Si ce décret du 1er septembre disposait pour l’avenir ; s’il astreignait les tribunaux, déjà en possession du droit d’homologation et d’insinuation, à communiquer toute demande à cet effet à l’administrateur ; si celui-ci était tenu de veiller aux cas de contravention ; si le commissaire impérial, exerçant le ministère public, était aussi obligé de surveiller l’exécution de ce décret : comment se pouvait-il que, huit jours après, l’empereur donnât à Inginac seul le droit d’examiner les titres des propriétaires, afin de prononcer l’envoi en possession de ceux qu’il jugerait fondés et la réunion aux domaines des autres propriétés ? Ou il fallait retirer aux tribunaux le droit d’homologation et d’insinuation, pour continuer à l’administration l’examen et la décision de ces questions ; ou, en le leur confirmant par ce décret, entouré de toutes ces précautions, il fallait les laisser agir.

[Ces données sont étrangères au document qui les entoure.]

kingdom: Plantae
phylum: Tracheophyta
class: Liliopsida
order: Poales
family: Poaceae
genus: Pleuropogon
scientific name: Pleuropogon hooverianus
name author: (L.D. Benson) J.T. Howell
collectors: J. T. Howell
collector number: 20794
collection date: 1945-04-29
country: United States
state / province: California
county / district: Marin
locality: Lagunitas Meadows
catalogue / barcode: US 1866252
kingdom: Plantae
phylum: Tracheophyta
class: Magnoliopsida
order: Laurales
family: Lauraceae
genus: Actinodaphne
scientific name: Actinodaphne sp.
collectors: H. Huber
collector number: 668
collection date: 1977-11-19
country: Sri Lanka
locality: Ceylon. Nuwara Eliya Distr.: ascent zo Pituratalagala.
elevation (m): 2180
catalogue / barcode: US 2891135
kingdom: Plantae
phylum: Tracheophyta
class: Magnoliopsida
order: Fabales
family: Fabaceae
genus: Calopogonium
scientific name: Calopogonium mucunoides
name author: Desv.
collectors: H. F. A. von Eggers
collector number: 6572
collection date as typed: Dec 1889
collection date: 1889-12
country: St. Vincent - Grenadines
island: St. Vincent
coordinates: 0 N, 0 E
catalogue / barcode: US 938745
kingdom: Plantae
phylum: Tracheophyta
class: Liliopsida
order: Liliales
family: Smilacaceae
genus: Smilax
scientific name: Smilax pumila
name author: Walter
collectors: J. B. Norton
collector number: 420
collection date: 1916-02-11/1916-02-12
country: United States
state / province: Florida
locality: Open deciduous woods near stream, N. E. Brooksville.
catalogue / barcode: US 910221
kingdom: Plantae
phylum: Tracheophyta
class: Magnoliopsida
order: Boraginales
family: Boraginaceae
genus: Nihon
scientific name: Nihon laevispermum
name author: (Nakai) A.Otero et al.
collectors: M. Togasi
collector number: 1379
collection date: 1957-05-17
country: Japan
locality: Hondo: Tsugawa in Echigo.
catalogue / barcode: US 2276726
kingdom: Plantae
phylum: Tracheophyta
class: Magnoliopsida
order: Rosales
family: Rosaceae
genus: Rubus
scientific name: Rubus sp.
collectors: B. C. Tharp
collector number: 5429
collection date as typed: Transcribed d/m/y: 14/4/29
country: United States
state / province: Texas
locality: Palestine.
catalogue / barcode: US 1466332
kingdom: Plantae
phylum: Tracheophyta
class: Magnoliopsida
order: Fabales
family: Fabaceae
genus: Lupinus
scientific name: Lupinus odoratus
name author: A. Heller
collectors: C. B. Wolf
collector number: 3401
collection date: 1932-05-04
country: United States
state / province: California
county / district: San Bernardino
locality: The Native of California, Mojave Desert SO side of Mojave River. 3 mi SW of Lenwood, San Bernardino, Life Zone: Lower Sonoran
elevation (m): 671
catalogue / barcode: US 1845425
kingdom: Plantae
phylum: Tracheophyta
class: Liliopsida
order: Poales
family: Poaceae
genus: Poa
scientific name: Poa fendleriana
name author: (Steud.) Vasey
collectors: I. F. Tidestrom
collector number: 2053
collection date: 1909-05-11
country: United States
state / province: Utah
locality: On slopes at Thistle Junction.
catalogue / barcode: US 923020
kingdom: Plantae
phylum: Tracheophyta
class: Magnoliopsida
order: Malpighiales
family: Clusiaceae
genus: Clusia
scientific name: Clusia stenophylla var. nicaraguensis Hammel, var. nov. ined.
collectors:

Ce fut moins une violence, une inconséquence de l’empereur, qu’une faute qu’on lui fit commettre en cette occasion, et qui devint fatale à son autorité et à sa personne. Car, si dans le cours ordinaire des choses, l’autorité judiciaire est la gardienne naturelle du droit de propriété, — dans les circonstances où se trouvait le pays, on ne pouvait refuser à l’administration, au gouvernement, la faculté, le droit de sauvegarder les intérêts du domaine public. C’était donc plutôt à loi qu’à l’autorité judiciaire, que revenait la mission de juger et de reconnaître les droits des citoyens qui se prétendaient propriétaires des biens qui avaient réellement appartenu aux colons, et qui présentaient des actes translatifs de ces propriétés et plutôt simulés ou extorqués que réels. Tout ce qu’on avait à attendre de lui, c’était qu’il ne mît aucune passion dans l’examen de ces actes, qu’il prescrivît des formalités à observer par les particuliers, dont les titres d’anciennes propriétés avaient pu se perdre dans le cours de la révolution[25].

S’il est vrai comme cela paraît assez constant, que Boisrond Tonnerre, dans ses vues perfides, poussait Dessalines à des actes arbitraires pour le faire haïr, il est à remarquer qu’il fut le rédacteur du décret du 1er septembre, qu’il le contresigna eu l’absence de J. Chanlatte, et que cet acte, suivi de la lettre à Inginac, du 8, contribua beaucoup à ce funeste résultat.

Un autre décret publié le 2 septembre par l’empereur, tend à prouver que, s’il trouva tant d’irrégularités et de fraudes dans l’administration des Cayes, à l’égard de laquelle il était hostile à cause des préventions qu’il avait contre les personnes, son gouvernement en était en quelque sorte responsable, pour n’avoir pas réglé les finances ou leur perception plus convenablement depuis trois ans qu’il régnait ; et cela ne doit pas encore étonner, lorsqu’on se rappelle que personnellement, il n’y entendait lieu, que son ministre des finances était un ignorant, que le chef des bureaux de ce dernier était un homme dont la corruption trouvait son compte à tout laisser dans le vague de l’arbitraire, pour mieux exploiter les agents comptables. Lisons une partie de ce décret pour comprendre cet état de choses.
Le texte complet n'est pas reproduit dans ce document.